## REQUIRED WORK:
From the entries that follow, copy every line with the word "decisions".

## RECORDS FOR PROCESSING:
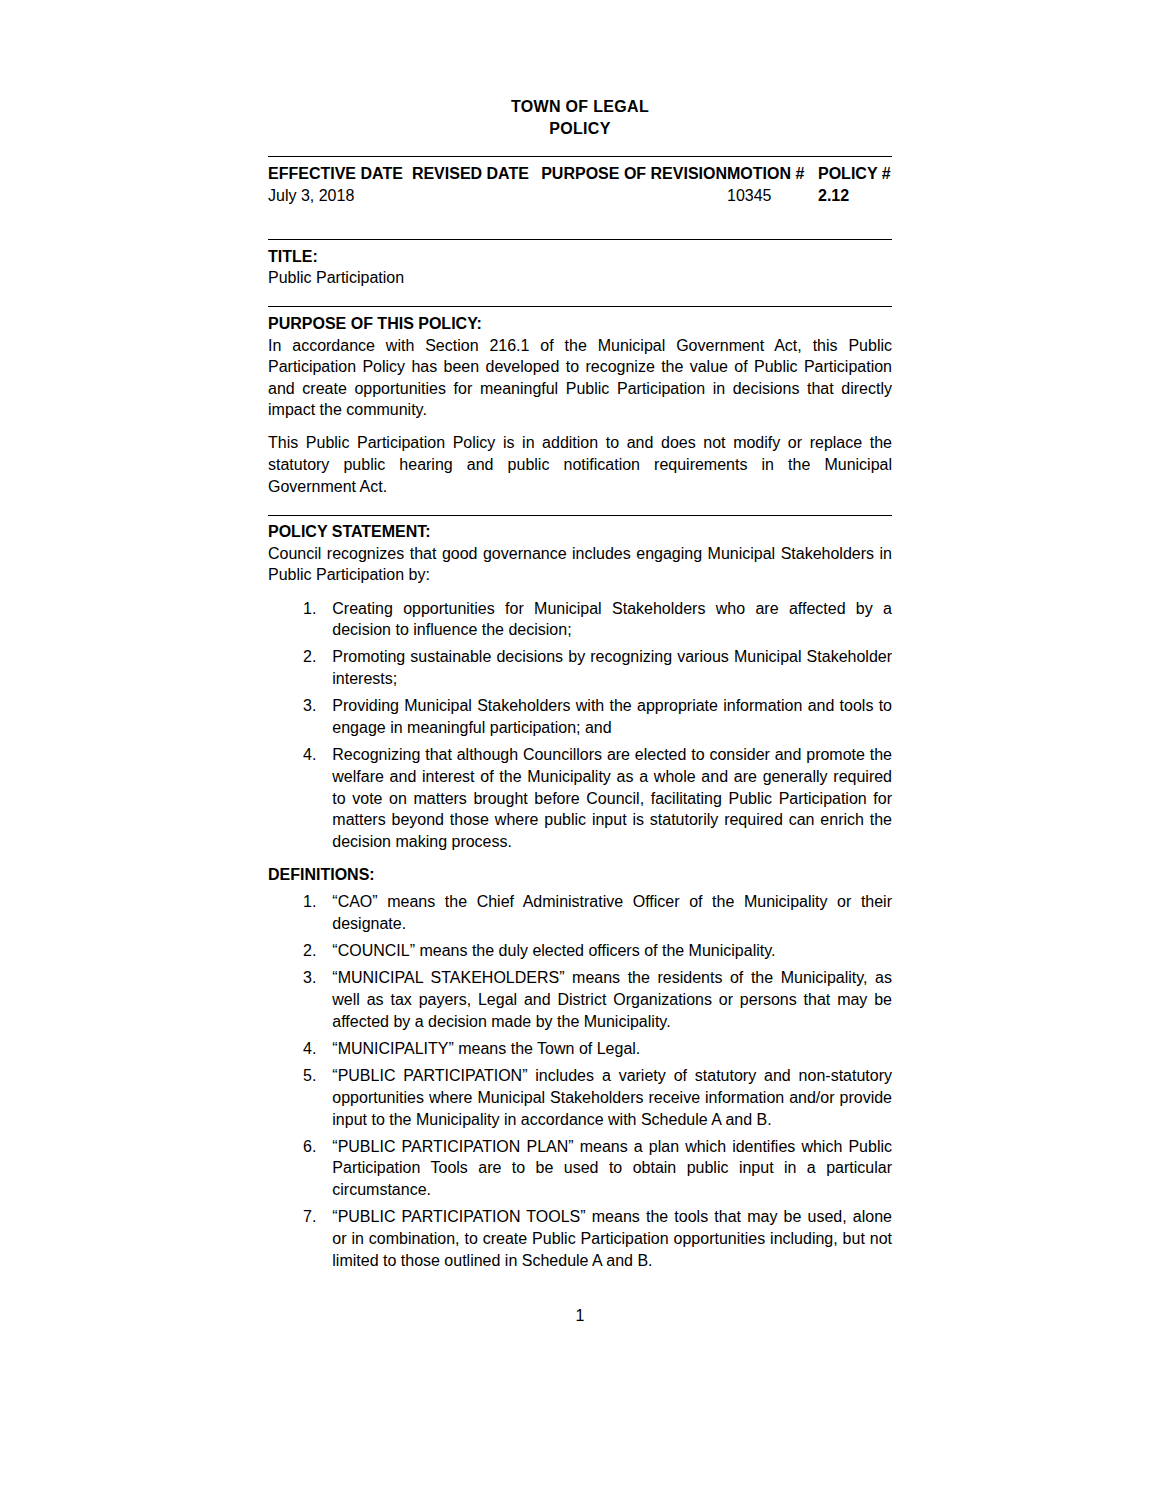TOWN OF LEGAL
POLICY
| EFFECTIVE DATE | REVISED DATE | PURPOSE OF REVISION | MOTION # | POLICY # |
| July 3, 2018 | | | 10345 | 2.12 |
TITLE:
Public Participation
PURPOSE OF THIS POLICY:
In accordance with Section 216.1 of the Municipal Government Act, this Public Participation Policy has been developed to recognize the value of Public Participation and create opportunities for meaningful Public Participation in decisions that directly impact the community.
This Public Participation Policy is in addition to and does not modify or replace the statutory public hearing and public notification requirements in the Municipal Government Act.
POLICY STATEMENT:
Council recognizes that good governance includes engaging Municipal Stakeholders in Public Participation by:
Creating opportunities for Municipal Stakeholders who are affected by a decision to influence the decision;
Promoting sustainable decisions by recognizing various Municipal Stakeholder interests;
Providing Municipal Stakeholders with the appropriate information and tools to engage in meaningful participation; and
Recognizing that although Councillors are elected to consider and promote the welfare and interest of the Municipality as a whole and are generally required to vote on matters brought before Council, facilitating Public Participation for matters beyond those where public input is statutorily required can enrich the decision making process.
DEFINITIONS:
“CAO” means the Chief Administrative Officer of the Municipality or their designate.
“COUNCIL” means the duly elected officers of the Municipality.
“MUNICIPAL STAKEHOLDERS” means the residents of the Municipality, as well as tax payers, Legal and District Organizations or persons that may be affected by a decision made by the Municipality.
“MUNICIPALITY” means the Town of Legal.
“PUBLIC PARTICIPATION” includes a variety of statutory and non-statutory opportunities where Municipal Stakeholders receive information and/or provide input to the Municipality in accordance with Schedule A and B.
“PUBLIC PARTICIPATION PLAN” means a plan which identifies which Public Participation Tools are to be used to obtain public input in a particular circumstance.
“PUBLIC PARTICIPATION TOOLS” means the tools that may be used, alone or in combination, to create Public Participation opportunities including, but not limited to those outlined in Schedule A and B.
1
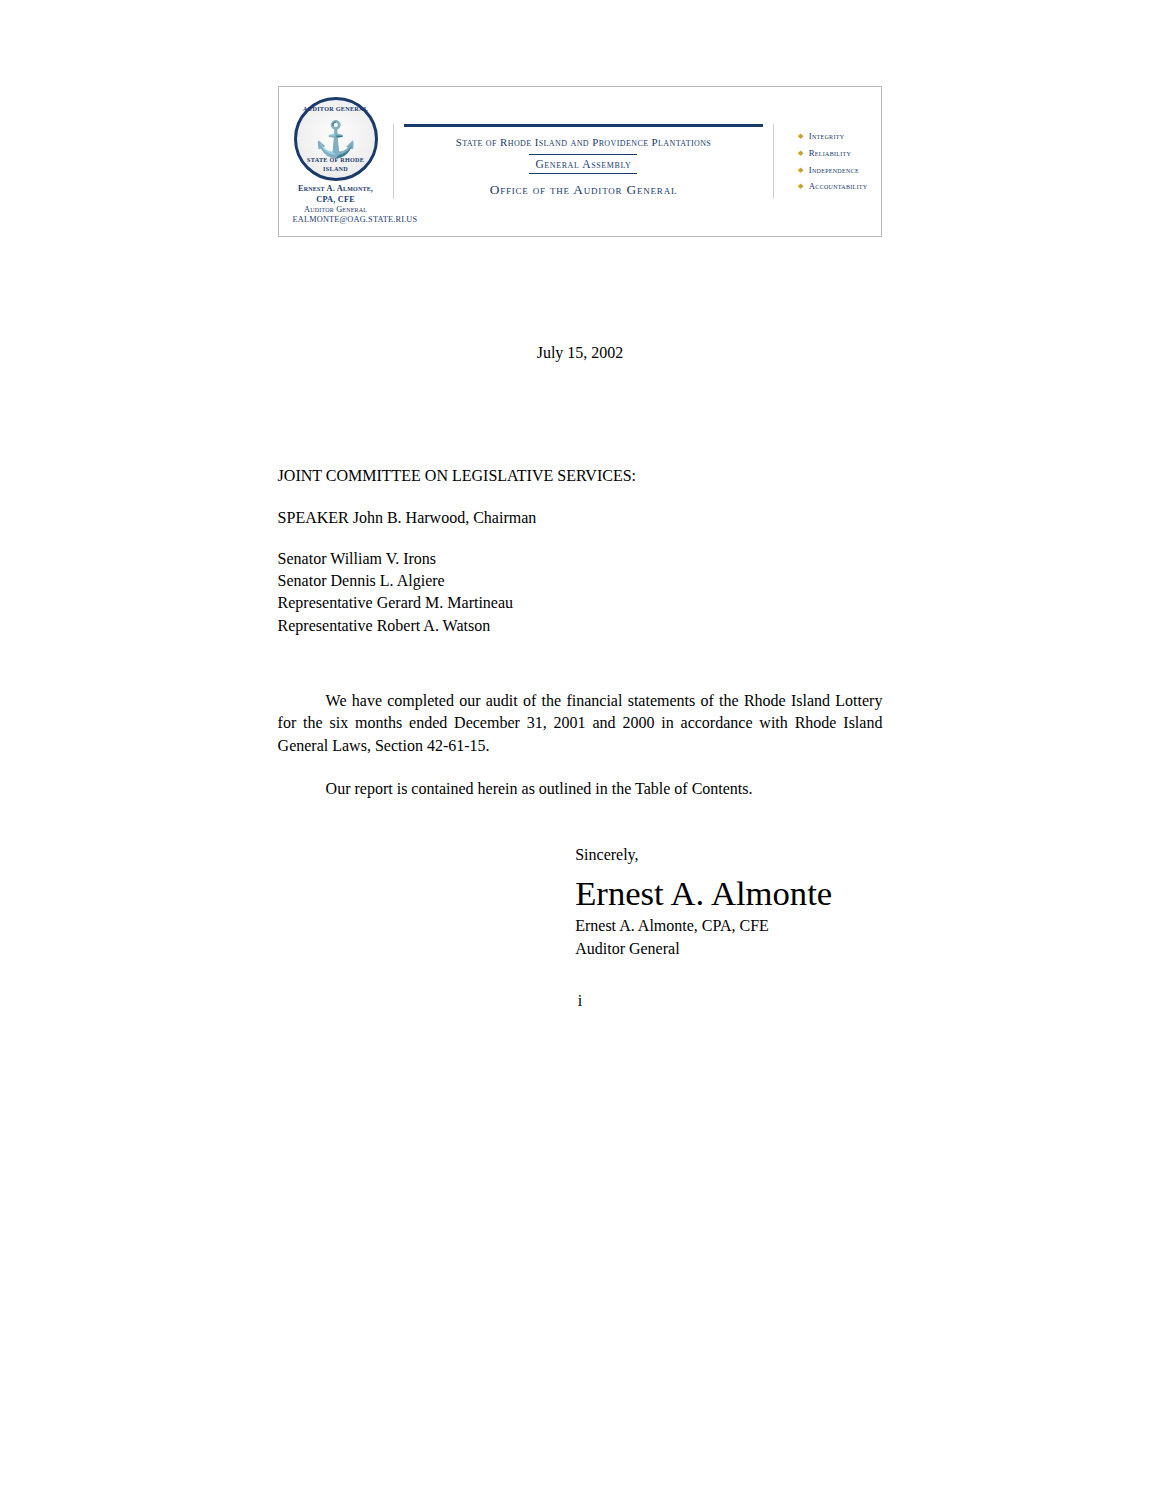Auditor General
⚓
State of Rhode Island
Ernest A. Almonte, CPA, CFE
Auditor General
EALMONTE@OAG.STATE.RI.US
State of Rhode Island and Providence Plantations
General Assembly
Office of the Auditor General
Integrity
Reliability
Independence
Accountability
July 15, 2002
JOINT COMMITTEE ON LEGISLATIVE SERVICES:
SPEAKER John B. Harwood, Chairman
Senator William V. Irons
Senator Dennis L. Algiere
Representative Gerard M. Martineau
Representative Robert A. Watson
We have completed our audit of the financial statements of the Rhode Island Lottery for the six months ended December 31, 2001 and 2000 in accordance with Rhode Island General Laws, Section 42-61-15.
Our report is contained herein as outlined in the Table of Contents.
Sincerely,
Ernest A. Almonte
Ernest A. Almonte, CPA, CFE
Auditor General
i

## EXERCISE OUTPUT:
In accordance with Section 216.1 of the Municipal Government Act, this Public Participation Policy has been developed to recognize the value of Public Participation and create opportunities for meaningful Public Participation in decisions that directly impact the community.
Promoting sustainable decisions by recognizing various Municipal Stakeholder interests;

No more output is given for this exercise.